To say that ' we are surprised', would be an understatement. To support this perverse finding, the Appellate Court went on to record the findings regarding the Caveat and the statement of the appellant recorded in those proceedings (?). We are fully convinced that this was nothing, but a towering fraud played upon an illiterate and helpless widow, whose whole inherited property was tried to be grabbed by Daya Ram and/or the respondents herein.
11. Very unfortunately, all this has escaped the notice of the High Court, who passed a very casual judgment without being bothered about these glaring facts. We are of the firm opinion that a whole suit No. 253 of 1985, decree passed thereupon on 26.3.1985 and the subsequent Caveat proceedings were nothing but a systematic fraud. There cannot be a better example of a fraudulent decree. We are anguished to see the attitude of the Court, who passed the decree on the basis of a plaint and a Written Statement, which were filed on the same day. We are also surprised at the observations made by the Appellate Court that such circumstance could not, by itself, prove the fraudulent nature of the decree.
12. A fraud puts an end to everything. It is a settled position in law that such decree is nothing, but a nullity.
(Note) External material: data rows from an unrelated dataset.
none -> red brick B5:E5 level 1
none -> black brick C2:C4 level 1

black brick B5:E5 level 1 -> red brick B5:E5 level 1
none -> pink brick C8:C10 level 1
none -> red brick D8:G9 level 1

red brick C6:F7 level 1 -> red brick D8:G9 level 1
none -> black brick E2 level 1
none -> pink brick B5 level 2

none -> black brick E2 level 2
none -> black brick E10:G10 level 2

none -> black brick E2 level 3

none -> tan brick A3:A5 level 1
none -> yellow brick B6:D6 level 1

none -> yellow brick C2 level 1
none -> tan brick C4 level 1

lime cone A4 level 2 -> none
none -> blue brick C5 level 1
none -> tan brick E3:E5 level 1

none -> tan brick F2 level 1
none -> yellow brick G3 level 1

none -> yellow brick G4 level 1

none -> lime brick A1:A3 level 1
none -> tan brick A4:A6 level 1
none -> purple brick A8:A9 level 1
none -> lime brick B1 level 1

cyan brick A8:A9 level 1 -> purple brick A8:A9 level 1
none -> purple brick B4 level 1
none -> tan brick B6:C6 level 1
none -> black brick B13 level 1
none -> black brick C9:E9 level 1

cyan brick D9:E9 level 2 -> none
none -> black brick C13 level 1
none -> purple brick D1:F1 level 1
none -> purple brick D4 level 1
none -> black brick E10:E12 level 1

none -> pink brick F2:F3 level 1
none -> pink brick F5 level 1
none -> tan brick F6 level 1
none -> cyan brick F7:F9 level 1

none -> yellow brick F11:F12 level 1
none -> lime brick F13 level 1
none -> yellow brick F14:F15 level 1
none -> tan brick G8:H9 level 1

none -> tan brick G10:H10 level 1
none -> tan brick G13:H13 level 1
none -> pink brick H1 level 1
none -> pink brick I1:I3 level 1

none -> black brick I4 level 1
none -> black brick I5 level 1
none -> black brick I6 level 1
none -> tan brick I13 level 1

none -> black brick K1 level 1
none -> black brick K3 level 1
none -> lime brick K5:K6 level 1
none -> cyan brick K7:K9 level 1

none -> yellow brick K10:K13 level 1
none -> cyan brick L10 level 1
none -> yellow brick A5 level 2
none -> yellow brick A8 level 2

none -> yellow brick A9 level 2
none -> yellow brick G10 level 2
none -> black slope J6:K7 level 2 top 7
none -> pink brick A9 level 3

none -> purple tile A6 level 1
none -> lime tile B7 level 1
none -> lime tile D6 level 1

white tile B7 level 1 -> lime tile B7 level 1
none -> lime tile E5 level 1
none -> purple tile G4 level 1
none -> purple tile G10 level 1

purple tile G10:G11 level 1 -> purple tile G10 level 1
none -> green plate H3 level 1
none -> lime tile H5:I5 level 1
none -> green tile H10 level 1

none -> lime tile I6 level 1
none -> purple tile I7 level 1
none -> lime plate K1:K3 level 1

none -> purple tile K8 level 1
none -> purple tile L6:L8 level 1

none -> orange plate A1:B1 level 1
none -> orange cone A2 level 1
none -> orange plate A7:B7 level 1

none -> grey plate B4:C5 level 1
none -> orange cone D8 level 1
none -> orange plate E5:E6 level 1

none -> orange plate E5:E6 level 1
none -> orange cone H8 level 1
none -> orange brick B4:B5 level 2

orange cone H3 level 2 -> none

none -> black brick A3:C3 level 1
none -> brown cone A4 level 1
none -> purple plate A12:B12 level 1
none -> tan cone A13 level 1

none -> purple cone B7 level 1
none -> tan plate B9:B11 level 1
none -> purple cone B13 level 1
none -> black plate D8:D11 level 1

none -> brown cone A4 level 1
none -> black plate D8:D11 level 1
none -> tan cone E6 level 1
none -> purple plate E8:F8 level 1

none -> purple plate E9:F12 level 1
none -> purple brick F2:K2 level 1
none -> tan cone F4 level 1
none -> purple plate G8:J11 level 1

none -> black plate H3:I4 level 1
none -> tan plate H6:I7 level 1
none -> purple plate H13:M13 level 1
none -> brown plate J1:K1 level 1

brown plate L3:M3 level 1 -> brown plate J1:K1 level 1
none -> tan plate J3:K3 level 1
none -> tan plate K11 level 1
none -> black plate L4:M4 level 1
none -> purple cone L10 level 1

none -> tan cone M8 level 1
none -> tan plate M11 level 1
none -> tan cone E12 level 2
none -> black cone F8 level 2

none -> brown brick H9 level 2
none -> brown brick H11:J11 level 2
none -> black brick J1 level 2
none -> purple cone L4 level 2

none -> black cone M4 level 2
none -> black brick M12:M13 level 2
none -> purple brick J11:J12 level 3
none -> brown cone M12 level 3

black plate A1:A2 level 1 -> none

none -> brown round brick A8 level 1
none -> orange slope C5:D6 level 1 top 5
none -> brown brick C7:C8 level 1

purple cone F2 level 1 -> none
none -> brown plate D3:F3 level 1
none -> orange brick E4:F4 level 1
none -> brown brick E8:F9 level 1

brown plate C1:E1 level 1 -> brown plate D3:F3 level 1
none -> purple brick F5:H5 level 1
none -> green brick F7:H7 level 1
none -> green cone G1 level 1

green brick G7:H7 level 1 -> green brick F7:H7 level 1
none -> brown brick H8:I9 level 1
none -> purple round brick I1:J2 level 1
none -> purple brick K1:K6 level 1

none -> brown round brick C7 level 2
It has come in the evidence that when the respondents herein started disturbing the possession of the appellant and also started bragging about a decree having been obtained by them, the appellant chose to file a suit. In that view, her suit filed in 1990 would be absolutely within time. The casual observation made by the High Court that her suit would be barred by limitation, is also wholly incorrect.
13. On the basis of the conclusions that we have reached above, we proceed to set aside the judgment of the High Court, as well as of the Appellate Court and restore the judgment of the Trial Court. The appeal is allowed with the costs estimated at Rs. 25,000/-.